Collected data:
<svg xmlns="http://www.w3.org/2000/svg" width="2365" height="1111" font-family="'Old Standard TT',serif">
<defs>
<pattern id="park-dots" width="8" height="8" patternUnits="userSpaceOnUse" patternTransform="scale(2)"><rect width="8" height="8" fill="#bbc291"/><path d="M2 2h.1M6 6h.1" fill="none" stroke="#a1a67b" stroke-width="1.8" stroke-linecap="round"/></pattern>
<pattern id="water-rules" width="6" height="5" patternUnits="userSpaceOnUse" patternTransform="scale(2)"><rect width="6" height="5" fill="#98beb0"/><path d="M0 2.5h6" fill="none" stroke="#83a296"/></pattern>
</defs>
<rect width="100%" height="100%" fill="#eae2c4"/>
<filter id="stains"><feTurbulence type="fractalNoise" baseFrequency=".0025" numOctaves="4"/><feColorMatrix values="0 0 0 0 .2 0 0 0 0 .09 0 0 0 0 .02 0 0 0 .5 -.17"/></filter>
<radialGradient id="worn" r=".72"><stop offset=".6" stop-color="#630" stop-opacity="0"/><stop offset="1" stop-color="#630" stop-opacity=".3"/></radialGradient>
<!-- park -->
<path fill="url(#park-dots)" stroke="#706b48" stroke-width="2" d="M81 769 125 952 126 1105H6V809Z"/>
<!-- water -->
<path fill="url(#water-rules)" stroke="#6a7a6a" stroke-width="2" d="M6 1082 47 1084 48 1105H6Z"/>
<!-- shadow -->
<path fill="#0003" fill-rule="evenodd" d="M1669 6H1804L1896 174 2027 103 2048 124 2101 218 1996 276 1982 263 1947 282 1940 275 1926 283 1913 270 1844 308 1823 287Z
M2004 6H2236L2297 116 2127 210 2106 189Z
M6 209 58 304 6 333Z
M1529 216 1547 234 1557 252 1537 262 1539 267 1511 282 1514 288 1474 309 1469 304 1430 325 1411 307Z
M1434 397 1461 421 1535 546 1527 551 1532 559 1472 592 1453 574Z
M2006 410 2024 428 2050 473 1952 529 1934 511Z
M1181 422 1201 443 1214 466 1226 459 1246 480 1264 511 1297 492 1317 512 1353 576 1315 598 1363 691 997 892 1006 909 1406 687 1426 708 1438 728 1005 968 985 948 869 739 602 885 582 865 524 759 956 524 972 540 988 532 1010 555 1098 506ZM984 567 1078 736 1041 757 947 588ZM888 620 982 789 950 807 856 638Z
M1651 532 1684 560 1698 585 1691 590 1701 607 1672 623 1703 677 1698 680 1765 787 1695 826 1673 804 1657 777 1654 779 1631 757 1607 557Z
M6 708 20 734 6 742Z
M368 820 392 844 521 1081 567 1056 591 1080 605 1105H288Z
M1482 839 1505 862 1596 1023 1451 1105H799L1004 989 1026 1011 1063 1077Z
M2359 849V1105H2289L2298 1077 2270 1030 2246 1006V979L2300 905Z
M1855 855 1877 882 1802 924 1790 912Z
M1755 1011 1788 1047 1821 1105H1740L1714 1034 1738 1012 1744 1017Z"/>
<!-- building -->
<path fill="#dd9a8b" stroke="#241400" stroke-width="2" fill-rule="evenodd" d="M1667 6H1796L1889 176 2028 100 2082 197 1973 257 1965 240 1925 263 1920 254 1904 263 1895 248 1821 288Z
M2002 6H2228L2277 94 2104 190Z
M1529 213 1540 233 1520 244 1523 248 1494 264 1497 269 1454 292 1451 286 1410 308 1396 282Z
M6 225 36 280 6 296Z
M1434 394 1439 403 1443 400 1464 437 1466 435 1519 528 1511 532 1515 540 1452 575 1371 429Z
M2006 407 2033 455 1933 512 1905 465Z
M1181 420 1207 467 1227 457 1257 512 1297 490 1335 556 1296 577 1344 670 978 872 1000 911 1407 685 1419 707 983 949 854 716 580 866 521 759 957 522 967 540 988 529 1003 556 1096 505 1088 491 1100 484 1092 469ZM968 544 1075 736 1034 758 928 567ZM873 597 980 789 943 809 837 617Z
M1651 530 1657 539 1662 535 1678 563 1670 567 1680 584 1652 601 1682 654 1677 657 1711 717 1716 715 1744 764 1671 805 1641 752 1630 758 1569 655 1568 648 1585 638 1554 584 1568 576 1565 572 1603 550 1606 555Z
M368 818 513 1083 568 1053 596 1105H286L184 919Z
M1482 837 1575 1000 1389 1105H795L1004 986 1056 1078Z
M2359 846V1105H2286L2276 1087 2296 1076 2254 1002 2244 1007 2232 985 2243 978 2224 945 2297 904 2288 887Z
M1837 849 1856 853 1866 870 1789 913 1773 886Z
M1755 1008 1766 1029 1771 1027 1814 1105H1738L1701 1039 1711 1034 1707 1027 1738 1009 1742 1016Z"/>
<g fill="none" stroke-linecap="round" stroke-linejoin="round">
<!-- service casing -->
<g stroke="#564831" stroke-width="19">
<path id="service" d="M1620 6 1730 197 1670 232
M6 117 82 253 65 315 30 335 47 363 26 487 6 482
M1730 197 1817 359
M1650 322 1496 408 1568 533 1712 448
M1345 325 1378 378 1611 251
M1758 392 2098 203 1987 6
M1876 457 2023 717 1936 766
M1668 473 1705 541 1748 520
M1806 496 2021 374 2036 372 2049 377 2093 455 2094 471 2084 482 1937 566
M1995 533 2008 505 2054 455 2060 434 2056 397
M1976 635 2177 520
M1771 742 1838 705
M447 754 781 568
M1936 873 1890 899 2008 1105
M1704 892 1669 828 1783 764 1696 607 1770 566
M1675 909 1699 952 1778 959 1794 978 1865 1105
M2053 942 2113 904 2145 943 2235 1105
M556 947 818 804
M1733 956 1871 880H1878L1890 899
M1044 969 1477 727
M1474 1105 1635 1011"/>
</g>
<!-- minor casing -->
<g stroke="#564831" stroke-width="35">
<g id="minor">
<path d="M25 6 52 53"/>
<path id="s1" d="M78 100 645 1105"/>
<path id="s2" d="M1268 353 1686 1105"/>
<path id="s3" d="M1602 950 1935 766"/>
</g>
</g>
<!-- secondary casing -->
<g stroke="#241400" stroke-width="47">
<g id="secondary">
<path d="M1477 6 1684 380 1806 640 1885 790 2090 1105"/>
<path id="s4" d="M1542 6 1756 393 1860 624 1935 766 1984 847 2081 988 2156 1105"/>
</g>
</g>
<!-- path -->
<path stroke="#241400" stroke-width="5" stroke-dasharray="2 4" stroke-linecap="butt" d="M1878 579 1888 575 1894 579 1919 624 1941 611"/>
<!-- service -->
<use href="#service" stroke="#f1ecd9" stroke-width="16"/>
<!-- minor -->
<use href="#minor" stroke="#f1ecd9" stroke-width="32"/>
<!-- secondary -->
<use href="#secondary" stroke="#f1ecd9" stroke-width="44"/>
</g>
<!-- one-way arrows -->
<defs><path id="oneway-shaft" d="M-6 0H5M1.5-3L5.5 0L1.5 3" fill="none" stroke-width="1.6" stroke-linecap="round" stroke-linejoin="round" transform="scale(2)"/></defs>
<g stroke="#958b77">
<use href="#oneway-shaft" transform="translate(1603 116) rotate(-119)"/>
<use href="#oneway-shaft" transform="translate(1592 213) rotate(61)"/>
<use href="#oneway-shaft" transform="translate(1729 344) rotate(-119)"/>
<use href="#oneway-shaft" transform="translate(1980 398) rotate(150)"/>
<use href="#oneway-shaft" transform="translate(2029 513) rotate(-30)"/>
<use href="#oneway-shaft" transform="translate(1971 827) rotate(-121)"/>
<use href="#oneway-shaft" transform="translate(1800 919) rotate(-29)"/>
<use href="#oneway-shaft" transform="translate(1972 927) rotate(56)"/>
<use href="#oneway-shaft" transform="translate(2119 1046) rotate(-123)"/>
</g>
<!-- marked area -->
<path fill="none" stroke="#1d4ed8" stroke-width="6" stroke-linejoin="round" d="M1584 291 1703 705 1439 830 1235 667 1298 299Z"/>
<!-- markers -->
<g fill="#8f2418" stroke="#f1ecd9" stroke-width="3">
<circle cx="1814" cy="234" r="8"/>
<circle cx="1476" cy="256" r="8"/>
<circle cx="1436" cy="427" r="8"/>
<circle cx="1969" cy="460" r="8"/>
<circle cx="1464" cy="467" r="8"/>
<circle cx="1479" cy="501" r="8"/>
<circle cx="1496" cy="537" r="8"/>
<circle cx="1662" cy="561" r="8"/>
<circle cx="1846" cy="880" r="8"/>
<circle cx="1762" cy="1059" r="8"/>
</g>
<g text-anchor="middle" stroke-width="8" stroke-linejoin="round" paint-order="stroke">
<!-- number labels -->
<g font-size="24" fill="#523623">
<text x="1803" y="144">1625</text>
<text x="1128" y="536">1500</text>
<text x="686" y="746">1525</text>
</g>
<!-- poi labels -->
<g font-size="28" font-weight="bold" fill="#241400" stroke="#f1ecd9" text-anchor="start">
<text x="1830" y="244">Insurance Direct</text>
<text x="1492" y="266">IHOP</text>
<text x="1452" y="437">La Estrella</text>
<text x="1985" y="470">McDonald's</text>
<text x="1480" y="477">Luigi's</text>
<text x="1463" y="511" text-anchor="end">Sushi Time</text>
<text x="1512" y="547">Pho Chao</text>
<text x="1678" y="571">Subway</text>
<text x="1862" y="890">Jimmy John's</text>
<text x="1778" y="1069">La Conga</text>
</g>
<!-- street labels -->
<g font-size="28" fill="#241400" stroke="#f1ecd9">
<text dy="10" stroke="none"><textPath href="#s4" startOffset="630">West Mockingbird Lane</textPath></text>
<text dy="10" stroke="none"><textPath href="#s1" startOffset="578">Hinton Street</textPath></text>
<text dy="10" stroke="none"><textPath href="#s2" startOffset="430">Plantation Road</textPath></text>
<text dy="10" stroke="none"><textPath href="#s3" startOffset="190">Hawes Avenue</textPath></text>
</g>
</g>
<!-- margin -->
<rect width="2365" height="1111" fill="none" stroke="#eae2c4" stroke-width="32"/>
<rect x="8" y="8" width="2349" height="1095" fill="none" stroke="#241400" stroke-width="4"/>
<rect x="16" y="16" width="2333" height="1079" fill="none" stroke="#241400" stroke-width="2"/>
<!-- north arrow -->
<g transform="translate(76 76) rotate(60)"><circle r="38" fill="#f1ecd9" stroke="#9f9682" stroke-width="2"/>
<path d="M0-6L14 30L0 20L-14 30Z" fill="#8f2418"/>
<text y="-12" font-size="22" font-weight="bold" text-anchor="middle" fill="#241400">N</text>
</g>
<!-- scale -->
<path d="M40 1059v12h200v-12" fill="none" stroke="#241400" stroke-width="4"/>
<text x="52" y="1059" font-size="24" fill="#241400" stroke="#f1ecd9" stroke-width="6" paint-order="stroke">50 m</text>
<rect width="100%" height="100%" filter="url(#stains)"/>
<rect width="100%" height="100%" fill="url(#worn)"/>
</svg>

Work to complete –
Only the lines containing the word "bold" should be returned from the data above.

Exercise answer –
<g font-size="28" font-weight="bold" fill="#241400" stroke="#f1ecd9" text-anchor="start">
<text y="-12" font-size="22" font-weight="bold" text-anchor="middle" fill="#241400">N</text>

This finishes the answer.